Revista Literatura

Capítulo 9 - Sueños

Publicado el 19 septiembre 2010 por Descalzo
Capítulo 9 - Sueños

En el ataque decisivo contra el refugio de Erick el Rojo, se unieron dos monarquías y tres gobiernos que hasta el día anterior clamaban por separar de sus troncos a las cabezas coronadas. Por primera vez en la historia, los socialistas se aliaron a la nobleza y a la burguesía para combatir a La Inicua Fiera, como habían bautizado al ladrón los centros del poder europeo. La fuerza oscura desatada por Erick el Rojo, no sólo amenazaba el orden establecido, sino que las utopías defendidas por las nacientes fuerzas revolucionarias, corrían el riesgo de frustrarse y caer antes de coagularse en la realidad.

Unos años antes, el ataque de Bismarck a la Comuna de París estuvo dirigido contra un proyecto de sociedad que empezaba a formarse. En la Ciudad de las Descalzas, se aguardó a que el intento creciera, se afianzara y que las contradicciones internas lo llevaran al borde de la ruina. Por encima de la historia, la leyenda afirma que el comandante del operativo era un lector asiduo del Tao Te King, y en este caso aplicó la máxima de Lao Tse: “la mejor forma de derrotar un enemigo es fortaleciéndolo”.

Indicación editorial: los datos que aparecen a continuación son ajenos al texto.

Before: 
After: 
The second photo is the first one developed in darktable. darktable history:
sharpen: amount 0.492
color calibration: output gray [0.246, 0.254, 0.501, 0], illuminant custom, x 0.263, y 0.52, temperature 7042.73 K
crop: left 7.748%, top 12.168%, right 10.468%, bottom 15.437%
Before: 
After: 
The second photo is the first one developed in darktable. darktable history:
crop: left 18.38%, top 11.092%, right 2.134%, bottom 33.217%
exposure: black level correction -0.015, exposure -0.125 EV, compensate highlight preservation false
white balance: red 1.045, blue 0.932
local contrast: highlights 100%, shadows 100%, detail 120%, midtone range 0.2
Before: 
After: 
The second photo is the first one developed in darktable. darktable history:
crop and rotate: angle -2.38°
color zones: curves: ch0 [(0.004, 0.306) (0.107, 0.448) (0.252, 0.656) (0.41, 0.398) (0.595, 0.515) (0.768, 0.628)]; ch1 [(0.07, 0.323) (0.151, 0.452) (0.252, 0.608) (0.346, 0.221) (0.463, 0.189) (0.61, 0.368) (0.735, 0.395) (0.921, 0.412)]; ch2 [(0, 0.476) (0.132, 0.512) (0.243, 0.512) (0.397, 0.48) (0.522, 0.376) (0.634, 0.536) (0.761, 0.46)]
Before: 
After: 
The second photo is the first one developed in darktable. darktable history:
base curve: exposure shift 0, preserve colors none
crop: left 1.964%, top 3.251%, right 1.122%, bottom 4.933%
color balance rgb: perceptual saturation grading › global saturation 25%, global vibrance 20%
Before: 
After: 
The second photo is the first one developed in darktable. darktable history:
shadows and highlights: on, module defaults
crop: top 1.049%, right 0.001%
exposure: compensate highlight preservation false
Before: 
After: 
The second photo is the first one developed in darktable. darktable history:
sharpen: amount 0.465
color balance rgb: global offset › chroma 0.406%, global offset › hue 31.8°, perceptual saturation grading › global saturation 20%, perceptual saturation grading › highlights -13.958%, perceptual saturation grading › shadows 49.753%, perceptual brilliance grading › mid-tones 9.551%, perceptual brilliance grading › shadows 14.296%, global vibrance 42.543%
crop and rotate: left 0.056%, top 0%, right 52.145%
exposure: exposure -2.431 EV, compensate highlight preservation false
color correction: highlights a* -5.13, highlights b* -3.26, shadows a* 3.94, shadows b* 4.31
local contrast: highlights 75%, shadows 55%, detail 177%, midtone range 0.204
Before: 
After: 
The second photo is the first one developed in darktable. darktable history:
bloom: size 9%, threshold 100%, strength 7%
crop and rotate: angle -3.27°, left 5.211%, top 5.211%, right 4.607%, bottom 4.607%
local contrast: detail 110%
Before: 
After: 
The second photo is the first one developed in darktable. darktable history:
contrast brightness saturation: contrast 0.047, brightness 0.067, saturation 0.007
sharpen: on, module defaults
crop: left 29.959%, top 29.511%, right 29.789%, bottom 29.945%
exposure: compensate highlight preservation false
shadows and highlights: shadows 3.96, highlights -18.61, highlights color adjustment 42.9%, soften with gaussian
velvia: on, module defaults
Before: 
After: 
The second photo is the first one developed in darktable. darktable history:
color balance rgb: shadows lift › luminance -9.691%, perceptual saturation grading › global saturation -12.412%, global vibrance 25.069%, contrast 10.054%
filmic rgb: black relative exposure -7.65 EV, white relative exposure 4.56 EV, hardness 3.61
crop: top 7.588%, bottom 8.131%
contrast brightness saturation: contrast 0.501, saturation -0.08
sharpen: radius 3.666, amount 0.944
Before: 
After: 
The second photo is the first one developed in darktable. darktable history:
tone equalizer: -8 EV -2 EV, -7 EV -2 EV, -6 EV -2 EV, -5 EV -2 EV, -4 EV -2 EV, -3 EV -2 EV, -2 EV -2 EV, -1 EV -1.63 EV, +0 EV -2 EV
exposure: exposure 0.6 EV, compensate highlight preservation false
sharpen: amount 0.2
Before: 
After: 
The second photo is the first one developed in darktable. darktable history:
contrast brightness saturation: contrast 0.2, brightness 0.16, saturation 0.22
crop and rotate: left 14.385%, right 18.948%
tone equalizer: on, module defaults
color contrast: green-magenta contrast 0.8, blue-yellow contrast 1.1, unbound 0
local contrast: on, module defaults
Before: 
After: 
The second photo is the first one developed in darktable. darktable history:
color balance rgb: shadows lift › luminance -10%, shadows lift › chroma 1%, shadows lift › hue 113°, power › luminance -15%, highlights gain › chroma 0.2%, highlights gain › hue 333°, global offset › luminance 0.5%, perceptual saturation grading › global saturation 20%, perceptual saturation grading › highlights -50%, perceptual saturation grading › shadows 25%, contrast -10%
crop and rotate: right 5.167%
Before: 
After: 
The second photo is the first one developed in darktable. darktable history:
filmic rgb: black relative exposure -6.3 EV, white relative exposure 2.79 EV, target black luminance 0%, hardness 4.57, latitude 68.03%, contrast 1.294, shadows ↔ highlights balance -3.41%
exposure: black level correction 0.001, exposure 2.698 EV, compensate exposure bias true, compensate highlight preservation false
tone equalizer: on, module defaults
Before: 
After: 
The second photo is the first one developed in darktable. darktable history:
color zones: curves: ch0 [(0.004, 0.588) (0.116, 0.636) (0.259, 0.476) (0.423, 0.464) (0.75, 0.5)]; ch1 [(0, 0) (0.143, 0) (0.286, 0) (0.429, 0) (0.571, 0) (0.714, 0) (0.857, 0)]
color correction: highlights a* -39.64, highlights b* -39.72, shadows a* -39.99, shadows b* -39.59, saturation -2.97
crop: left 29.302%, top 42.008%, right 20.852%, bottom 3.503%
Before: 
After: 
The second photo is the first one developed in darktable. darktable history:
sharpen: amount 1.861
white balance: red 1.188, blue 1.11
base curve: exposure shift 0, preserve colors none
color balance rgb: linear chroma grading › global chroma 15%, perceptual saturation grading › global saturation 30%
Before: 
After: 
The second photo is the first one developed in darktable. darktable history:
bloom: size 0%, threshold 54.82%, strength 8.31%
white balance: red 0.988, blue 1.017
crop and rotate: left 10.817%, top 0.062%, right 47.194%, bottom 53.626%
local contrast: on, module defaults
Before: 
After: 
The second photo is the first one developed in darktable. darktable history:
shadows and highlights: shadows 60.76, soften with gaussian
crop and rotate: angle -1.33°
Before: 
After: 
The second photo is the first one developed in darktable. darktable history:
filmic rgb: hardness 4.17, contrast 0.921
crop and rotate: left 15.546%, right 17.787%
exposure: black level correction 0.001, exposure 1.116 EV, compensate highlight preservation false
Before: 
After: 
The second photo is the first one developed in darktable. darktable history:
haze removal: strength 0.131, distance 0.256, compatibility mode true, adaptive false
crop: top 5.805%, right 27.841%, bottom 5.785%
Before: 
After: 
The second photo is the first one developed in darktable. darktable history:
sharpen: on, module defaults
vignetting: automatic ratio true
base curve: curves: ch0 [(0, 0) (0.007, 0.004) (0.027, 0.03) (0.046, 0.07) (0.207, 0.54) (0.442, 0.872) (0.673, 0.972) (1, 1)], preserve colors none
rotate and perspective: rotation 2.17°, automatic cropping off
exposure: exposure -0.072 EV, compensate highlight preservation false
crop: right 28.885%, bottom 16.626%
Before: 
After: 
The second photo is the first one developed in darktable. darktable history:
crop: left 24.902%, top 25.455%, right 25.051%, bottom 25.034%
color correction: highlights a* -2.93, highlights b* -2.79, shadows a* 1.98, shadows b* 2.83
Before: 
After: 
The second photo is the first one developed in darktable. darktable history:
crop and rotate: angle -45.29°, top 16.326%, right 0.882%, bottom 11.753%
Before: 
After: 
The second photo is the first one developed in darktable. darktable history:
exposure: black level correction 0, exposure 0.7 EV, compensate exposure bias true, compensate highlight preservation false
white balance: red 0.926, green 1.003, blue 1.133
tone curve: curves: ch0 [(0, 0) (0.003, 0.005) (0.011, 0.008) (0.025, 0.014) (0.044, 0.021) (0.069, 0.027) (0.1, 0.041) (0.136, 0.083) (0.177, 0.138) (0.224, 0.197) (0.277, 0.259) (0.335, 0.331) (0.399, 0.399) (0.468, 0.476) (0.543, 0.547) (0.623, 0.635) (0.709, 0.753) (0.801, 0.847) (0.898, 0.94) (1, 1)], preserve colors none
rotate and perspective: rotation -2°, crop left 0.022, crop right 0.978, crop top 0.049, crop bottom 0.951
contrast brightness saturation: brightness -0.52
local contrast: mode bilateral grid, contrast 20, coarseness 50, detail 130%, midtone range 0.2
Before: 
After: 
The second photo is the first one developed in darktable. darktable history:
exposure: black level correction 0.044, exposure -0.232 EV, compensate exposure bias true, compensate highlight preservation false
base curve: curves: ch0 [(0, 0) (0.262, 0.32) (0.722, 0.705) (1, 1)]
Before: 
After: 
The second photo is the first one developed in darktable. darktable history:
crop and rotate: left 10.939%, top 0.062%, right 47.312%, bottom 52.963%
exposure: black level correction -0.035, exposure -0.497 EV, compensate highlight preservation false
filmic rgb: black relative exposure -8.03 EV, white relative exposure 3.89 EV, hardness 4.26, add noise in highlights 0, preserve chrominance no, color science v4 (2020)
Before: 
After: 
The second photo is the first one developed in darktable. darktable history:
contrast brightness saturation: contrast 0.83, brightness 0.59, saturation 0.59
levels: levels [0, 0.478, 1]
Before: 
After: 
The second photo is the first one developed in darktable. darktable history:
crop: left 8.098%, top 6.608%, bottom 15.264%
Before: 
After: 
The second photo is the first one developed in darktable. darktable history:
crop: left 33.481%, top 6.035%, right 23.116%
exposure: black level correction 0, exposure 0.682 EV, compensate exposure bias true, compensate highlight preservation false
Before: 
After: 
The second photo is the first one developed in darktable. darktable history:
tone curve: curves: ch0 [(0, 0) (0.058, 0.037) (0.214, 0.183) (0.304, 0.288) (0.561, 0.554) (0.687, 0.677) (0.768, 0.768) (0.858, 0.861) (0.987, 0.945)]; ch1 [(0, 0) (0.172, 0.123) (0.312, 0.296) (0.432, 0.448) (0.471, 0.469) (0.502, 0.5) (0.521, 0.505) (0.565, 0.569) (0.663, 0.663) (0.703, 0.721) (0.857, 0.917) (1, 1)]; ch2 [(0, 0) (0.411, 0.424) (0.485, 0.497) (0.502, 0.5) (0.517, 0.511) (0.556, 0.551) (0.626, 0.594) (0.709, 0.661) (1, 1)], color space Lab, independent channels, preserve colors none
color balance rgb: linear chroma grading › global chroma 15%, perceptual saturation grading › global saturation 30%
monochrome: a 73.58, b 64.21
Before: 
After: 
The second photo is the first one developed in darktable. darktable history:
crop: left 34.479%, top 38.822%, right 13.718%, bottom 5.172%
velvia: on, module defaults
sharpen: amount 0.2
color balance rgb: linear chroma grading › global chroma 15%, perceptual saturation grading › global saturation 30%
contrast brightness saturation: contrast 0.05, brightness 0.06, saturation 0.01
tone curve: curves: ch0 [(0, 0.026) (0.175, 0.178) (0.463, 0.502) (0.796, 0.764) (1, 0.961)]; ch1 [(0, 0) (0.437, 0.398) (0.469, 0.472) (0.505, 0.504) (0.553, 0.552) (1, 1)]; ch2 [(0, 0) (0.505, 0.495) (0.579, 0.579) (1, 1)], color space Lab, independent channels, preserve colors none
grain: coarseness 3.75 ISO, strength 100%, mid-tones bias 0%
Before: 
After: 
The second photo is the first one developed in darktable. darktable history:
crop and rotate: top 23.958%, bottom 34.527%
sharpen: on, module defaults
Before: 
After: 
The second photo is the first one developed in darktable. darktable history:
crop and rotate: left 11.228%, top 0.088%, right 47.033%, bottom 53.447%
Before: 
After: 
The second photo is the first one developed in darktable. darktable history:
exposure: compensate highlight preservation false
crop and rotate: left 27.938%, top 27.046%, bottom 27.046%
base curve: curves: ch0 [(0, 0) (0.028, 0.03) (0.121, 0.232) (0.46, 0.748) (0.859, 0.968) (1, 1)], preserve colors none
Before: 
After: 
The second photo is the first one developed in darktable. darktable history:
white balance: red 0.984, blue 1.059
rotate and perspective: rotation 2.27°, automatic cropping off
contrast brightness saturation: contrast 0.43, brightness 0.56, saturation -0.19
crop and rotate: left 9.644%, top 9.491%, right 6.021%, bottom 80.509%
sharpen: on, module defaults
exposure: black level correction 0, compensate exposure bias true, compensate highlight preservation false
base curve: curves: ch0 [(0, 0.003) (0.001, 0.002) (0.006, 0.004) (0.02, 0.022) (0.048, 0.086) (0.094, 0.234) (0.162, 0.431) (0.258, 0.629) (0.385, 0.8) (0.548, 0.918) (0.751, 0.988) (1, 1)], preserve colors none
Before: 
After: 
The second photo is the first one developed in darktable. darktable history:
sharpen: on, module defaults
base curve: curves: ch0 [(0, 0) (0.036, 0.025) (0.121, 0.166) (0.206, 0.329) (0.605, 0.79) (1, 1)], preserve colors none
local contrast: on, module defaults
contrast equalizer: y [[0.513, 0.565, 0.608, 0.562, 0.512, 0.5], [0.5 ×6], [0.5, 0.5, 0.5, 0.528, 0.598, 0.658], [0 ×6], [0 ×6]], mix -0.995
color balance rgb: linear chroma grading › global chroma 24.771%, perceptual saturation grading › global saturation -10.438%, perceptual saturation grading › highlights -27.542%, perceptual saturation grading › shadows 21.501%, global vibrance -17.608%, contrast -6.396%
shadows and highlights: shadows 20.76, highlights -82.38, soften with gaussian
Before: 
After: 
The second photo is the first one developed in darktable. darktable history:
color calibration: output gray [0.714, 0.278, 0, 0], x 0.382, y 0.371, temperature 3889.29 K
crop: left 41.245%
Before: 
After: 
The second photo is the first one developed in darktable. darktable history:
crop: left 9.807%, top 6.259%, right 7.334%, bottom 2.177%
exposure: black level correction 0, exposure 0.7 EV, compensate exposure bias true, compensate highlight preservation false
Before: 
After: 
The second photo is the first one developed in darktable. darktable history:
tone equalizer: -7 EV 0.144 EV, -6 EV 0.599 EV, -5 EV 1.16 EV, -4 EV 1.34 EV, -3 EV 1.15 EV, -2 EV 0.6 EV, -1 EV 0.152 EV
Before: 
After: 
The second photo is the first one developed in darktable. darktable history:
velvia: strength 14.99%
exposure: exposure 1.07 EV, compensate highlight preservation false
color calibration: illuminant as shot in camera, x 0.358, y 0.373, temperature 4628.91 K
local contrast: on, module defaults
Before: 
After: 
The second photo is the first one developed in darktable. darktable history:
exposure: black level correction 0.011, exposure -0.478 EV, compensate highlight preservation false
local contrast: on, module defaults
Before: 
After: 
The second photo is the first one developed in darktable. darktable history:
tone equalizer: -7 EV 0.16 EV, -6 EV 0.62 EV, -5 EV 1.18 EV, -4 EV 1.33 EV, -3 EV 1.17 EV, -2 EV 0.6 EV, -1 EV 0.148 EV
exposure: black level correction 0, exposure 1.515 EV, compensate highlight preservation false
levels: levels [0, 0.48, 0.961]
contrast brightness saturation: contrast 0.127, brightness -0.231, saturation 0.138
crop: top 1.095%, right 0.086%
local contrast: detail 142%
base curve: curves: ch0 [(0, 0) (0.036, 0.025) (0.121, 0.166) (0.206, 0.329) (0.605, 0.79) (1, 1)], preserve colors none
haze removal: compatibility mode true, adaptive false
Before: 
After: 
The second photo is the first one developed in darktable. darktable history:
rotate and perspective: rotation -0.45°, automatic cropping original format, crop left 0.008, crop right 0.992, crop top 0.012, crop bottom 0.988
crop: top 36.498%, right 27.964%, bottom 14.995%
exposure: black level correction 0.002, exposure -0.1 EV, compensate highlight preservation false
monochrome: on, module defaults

Ante el quiebre de un imperio, basta un solo golpe para hacerlo caer, afirmaban con tono sentencioso y triunfal los generales encargados de la operación. Tarde advirtieron que habían subestimado la capacidad de enfrentamiento de los hombres de Erick el Rojo; no contaban con la inesperada resistencia y el ataque de los sacerdotes druidas; con el terrible fósforo blanco, estallando y arrasándolo todo.

…esa noche los fantasmas se convertirán en hombres y los hombres en fantasmas, afirmará enigmáticamente el manuscrito de Steiner al mencionar el ataque contra la Ciudad de las Descalzas. Rudolf atribuirá la frase a una fantasía sin conexión con la realidad, pero Steiner señalará que la profecía se vincula con la capacidad de los sacerdotes guerreros, principales puntales del imperio de Erick, para manifestarse y desaparecer, contando de ese modo con una clara ventaja estratégica.

La mítica celta, como la mayoría de las culturas del planeta, divide el universo en tres mundos: el cotidiano, de las cosas que podemos percibir y medir y que corresponde al imperio de la ciencia positiva. Le sigue un mundo intermedio, en concordancia con la psiquis y su universo de fenómenos, y finalmente un orbe espiritual, situado por encima de la imaginaria esfera de la luna.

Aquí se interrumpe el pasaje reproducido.